The announcement comes days after the government claimed to have recaptured the city, where insurgents burned down government buildings, gunned down opponents and freed hundreds of prisoners.

"The (Taliban) ordered its mujahideen to withdraw from the main square, markets and government buildings to the outlying rural areas ... in order to reinforce their defence lines and reserve their strength for effective future operations," the group said on its website.

The Taliban said it was capable of retaking the city after the successful "conquest", during which various Afghan military equipment and government documents were seized.

Afghan soldiers, backed by NATO special forces and US air support, have been combing the city to flush out pockets of insurgents hiding in civilian homes.

As fighting abates, local residents are slowly emerging from their homes after days of crippling food, water and electricity shortages.

The fall of Kunduz on September 28 was a stinging blow to Western-trained Afghan forces, who have largely been fighting on their own since the end of NATO's combat mission in December.

As the insurgency spreads, concerns are mounting that the city's seizure was merely the opening gambit in a new, bolder strategy to tighten the Taliban's grip across Afghanistan.

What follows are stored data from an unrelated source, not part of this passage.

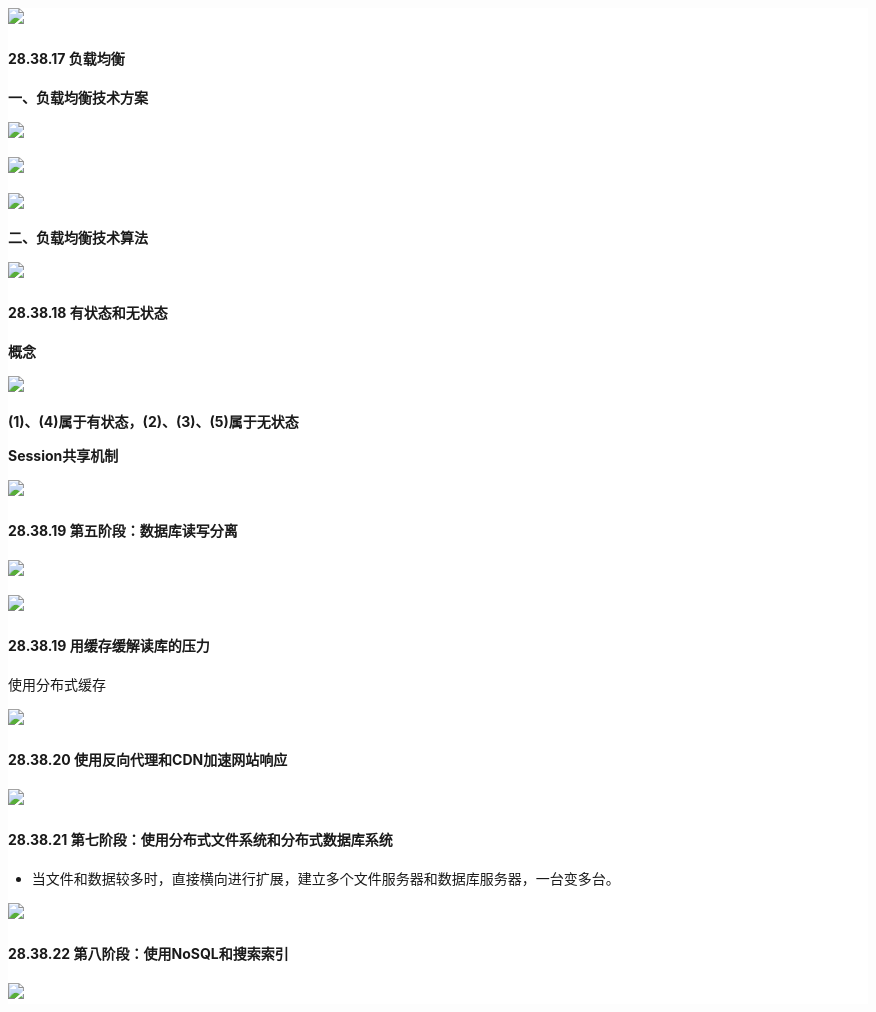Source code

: ![](https://gitee.com/YunboCheng/image-bad/raw/master/imgs/202507222046686.png)

#### 28.38.17 负载均衡

**一、负载均衡技术方案**

![](https://gitee.com/YunboCheng/image-bad/raw/master/imgs/202507222048013.png)

![](https://gitee.com/YunboCheng/image-bad/raw/master/imgs/202507222049298.png)

 ![](https://gitee.com/YunboCheng/image-bad/raw/master/imgs/202507222052203.png)

**二、负载均衡技术算法**

![](https://gitee.com/YunboCheng/image-bad/raw/master/imgs/202507230921562.png)

#### 28.38.18 有状态和无状态

**概念**

![](https://gitee.com/YunboCheng/image-bad/raw/master/imgs/202507230926116.png)

**(1)、(4)属于有状态，(2)、(3)、(5)属于无状态**

**Session共享机制**

![](https://gitee.com/YunboCheng/image-bad/raw/master/imgs/202507230930296.png)

#### 28.38.19 第五阶段：数据库读写分离

![](https://gitee.com/YunboCheng/image-bad/raw/master/imgs/202507230934496.png)

![](https://gitee.com/YunboCheng/image-bad/raw/master/imgs/202507230935556.png)

#### 28.38.19 用缓存缓解读库的压力

使用分布式缓存

![](https://gitee.com/YunboCheng/image-bad/raw/master/imgs/202507230937779.png)

#### 28.38.20 使用反向代理和CDN加速网站响应

![](https://gitee.com/YunboCheng/image-bad/raw/master/imgs/202507230940205.png)

#### 28.38.21 第七阶段：使用分布式文件系统和分布式数据库系统

- 当文件和数据较多时，直接横向进行扩展，建立多个文件服务器和数据库服务器，一台变多台。

![](https://gitee.com/YunboCheng/image-bad/raw/master/imgs/202507230943753.png)

#### 28.38.22 第八阶段：使用NoSQL和搜索索引

![](https://gitee.com/YunboCheng/image-bad/raw/master/imgs/202507230945366.png)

"With this kind of guerrilla fighting focused around big cities, the Taliban are exerting enormous pressure on overstretched Afghan forces," Kabul-based military analyst Atiqullah Amarkhil told AFP.

"The Taliban know they can't control a city for long, but capturing one, even momentarily, is a huge propaganda win."

NATO forces are under pressure after a US air strike on October 3 pummelled a hospital in Kunduz run by Doctors Without Borders (MSF), killing at least 12 staff and 10 patients.

The medical charity shut down the trauma centre, branding the incident a "war crime" and demanding an international investigation into the strike, which sparked an avalanche of global condemnation.